** begin Records for processing **

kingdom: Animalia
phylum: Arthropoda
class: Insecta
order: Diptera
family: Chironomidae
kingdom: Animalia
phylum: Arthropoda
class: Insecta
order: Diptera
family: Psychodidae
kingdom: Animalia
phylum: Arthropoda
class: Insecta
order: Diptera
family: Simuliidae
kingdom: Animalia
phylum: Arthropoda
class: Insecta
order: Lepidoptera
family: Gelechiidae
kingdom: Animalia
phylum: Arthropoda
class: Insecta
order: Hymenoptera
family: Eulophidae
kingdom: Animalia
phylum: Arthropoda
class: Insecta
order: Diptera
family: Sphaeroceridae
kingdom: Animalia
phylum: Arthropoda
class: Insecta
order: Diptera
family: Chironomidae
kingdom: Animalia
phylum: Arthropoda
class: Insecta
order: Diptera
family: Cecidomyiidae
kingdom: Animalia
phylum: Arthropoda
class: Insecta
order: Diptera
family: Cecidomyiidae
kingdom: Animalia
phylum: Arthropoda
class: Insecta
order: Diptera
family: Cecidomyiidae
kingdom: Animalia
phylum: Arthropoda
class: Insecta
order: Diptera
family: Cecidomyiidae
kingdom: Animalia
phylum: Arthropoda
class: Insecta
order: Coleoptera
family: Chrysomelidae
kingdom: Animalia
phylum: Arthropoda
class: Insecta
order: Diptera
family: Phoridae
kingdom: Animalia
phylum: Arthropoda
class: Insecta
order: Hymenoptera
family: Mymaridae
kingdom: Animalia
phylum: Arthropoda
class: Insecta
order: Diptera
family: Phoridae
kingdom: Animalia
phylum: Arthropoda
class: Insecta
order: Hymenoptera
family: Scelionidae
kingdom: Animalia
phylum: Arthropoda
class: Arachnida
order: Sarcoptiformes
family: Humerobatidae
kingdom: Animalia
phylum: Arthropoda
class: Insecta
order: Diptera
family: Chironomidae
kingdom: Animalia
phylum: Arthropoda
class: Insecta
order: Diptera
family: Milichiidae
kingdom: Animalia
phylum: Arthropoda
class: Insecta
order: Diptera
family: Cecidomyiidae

** end Records for processing **

▶ **Requirement**: Render every line of the records above as a Markdown table with the columns "No." and "Line", numbering the rows in order and leaving out any blank lines.

▶ **Result**:
| No. | Line |
|---|---|
| 1 | kingdom: Animalia |
| 2 | phylum: Arthropoda |
| 3 | class: Insecta |
| 4 | order: Diptera |
| 5 | family: Chironomidae |
| 6 | kingdom: Animalia |
| 7 | phylum: Arthropoda |
| 8 | class: Insecta |
| 9 | order: Diptera |
| 10 | family: Psychodidae |
| 11 | kingdom: Animalia |
| 12 | phylum: Arthropoda |
| 13 | class: Insecta |
| 14 | order: Diptera |
| 15 | family: Simuliidae |
| 16 | kingdom: Animalia |
| 17 | phylum: Arthropoda |
| 18 | class: Insecta |
| 19 | order: Lepidoptera |
| 20 | family: Gelechiidae |
| 21 | kingdom: Animalia |
| 22 | phylum: Arthropoda |
| 23 | class: Insecta |
| 24 | order: Hymenoptera |
| 25 | family: Eulophidae |
| 26 | kingdom: Animalia |
| 27 | phylum: Arthropoda |
| 28 | class: Insecta |
| 29 | order: Diptera |
| 30 | family: Sphaeroceridae |
| 31 | kingdom: Animalia |
| 32 | phylum: Arthropoda |
| 33 | class: Insecta |
| 34 | order: Diptera |
| 35 | family: Chironomidae |
| 36 | kingdom: Animalia |
| 37 | phylum: Arthropoda |
| 38 | class: Insecta |
| 39 | order: Diptera |
| 40 | family: Cecidomyiidae |
| 41 | kingdom: Animalia |
| 42 | phylum: Arthropoda |
| 43 | class: Insecta |
| 44 | order: Diptera |
| 45 | family: Cecidomyiidae |
| 46 | kingdom: Animalia |
| 47 | phylum: Arthropoda |
| 48 | class: Insecta |
| 49 | order: Diptera |
| 50 | family: Cecidomyiidae |
| 51 | kingdom: Animalia |
| 52 | phylum: Arthropoda |
| 53 | class: Insecta |
| 54 | order: Diptera |
| 55 | family: Cecidomyiidae |
| 56 | kingdom: Animalia |
| 57 | phylum: Arthropoda |
| 58 | class: Insecta |
| 59 | order: Coleoptera |
| 60 | family: Chrysomelidae |
| 61 | kingdom: Animalia |
| 62 | phylum: Arthropoda |
| 63 | class: Insecta |
| 64 | order: Diptera |
| 65 | family: Phoridae |
| 66 | kingdom: Animalia |
| 67 | phylum: Arthropoda |
| 68 | class: Insecta |
| 69 | order: Hymenoptera |
| 70 | family: Mymaridae |
| 71 | kingdom: Animalia |
| 72 | phylum: Arthropoda |
| 73 | class: Insecta |
| 74 | order: Diptera |
| 75 | family: Phoridae |
| 76 | kingdom: Animalia |
| 77 | phylum: Arthropoda |
| 78 | class: Insecta |
| 79 | order: Hymenoptera |
| 80 | family: Scelionidae |
| 81 | kingdom: Animalia |
| 82 | phylum: Arthropoda |
| 83 | class: Arachnida |
| 84 | order: Sarcoptiformes |
| 85 | family: Humerobatidae |
| 86 | kingdom: Animalia |
| 87 | phylum: Arthropoda |
| 88 | class: Insecta |
| 89 | order: Diptera |
| 90 | family: Chironomidae |
| 91 | kingdom: Animalia |
| 92 | phylum: Arthropoda |
| 93 | class: Insecta |
| 94 | order: Diptera |
| 95 | family: Milichiidae |
| 96 | kingdom: Animalia |
| 97 | phylum: Arthropoda |
| 98 | class: Insecta |
| 99 | order: Diptera |
| 100 | family: Cecidomyiidae |